What Cheryl said. What it came down to was that you’ve defined (possibly unconciously) discrimination that you like as “not discrimination.” You implicitly accused Cheryl of not telling the truth by failing to name instances of positive discrimination when you said, “If your claim… were accurate, you could name some.” I don’t speak for Cheryl (nor she for me), but I assume that the existing positive discrimination built into the WSFS Constitution was so obvious to her (it is to me) that she didn’t see the need to footnote it. I provided the footnote. Do you need us to dig up citations of works that have benefited from the existing positive discrimination?
Just because it’s discrimination that you happen to like (I think the existing rules about location and language of publication are good, too) doesn’t mean it isn’t some sort of discrimination.
Incidentally, you appear (I may be wrong) to have made the error of assuming that just because I rose to Cheryl’s defense in pointing out your error that I think that the proposal laid before the Business Meeting was a good one. I did not, and had it come down to my vote (the only time I as Chair can vote), I would have voted against it.
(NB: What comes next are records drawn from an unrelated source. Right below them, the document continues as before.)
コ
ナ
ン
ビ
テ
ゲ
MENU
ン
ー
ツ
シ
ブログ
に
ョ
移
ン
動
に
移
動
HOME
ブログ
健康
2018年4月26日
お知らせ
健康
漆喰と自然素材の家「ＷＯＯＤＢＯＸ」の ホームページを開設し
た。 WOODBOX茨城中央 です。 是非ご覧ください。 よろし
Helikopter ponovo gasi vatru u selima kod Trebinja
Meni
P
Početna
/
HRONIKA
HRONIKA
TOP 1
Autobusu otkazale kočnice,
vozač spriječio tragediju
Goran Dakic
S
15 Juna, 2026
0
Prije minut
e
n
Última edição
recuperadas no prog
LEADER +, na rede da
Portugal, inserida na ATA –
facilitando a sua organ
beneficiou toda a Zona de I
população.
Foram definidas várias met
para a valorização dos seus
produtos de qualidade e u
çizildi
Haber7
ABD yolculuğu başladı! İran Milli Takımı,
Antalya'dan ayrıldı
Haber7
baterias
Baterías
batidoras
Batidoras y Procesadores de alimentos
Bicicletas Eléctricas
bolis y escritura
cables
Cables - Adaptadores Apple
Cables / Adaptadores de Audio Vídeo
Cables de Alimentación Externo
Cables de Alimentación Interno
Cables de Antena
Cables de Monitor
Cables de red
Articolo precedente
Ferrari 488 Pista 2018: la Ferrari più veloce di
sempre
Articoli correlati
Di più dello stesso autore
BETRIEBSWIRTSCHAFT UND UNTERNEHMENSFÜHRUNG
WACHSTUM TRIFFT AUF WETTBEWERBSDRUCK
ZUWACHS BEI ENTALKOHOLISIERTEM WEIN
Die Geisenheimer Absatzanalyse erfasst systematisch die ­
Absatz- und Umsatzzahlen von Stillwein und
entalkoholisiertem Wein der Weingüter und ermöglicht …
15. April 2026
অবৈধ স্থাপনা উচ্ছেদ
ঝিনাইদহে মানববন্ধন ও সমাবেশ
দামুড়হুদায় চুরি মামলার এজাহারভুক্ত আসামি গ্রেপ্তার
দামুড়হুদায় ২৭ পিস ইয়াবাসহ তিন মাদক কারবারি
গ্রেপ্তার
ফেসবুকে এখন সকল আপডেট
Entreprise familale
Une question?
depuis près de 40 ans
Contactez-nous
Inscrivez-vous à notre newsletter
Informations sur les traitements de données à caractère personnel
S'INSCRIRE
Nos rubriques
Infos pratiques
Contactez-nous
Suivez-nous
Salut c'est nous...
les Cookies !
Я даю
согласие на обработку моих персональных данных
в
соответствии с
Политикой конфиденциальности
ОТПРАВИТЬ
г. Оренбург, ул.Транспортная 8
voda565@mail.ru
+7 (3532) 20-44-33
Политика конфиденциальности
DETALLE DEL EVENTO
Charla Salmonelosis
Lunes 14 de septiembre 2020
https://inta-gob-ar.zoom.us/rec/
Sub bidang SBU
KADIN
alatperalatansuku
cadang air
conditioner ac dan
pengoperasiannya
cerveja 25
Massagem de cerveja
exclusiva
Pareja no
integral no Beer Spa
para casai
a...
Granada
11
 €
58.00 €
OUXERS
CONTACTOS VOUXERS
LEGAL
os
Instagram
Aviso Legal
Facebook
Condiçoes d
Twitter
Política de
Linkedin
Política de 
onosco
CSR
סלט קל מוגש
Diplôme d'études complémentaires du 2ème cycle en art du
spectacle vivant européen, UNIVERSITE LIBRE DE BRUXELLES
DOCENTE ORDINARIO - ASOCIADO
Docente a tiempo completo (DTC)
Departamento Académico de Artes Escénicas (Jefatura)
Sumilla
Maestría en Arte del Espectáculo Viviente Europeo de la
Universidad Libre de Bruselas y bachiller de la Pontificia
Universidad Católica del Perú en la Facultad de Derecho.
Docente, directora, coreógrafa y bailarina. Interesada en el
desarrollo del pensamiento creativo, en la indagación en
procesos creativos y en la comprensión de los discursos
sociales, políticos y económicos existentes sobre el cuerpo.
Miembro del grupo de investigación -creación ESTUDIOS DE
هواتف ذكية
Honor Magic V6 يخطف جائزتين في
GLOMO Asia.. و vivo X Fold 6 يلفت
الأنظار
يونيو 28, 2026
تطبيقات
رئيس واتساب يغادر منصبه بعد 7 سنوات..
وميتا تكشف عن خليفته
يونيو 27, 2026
However, I would also have voted for consideration of the question to allow the maker one chance to make her point on the record.
Something else that a lot of people seem to not understand is that seconding a proposal does not necessarily mean you support it. It means “I’m willing to hear us debate it.” There are sound reasons for seconding proposals you plan to vote against. Heck, the maker of a motion can vote against his/her own proposal, although s/he is not supposed to argue against it unless amendments have changed the proposal’s nature beyond the maker’s original intentions.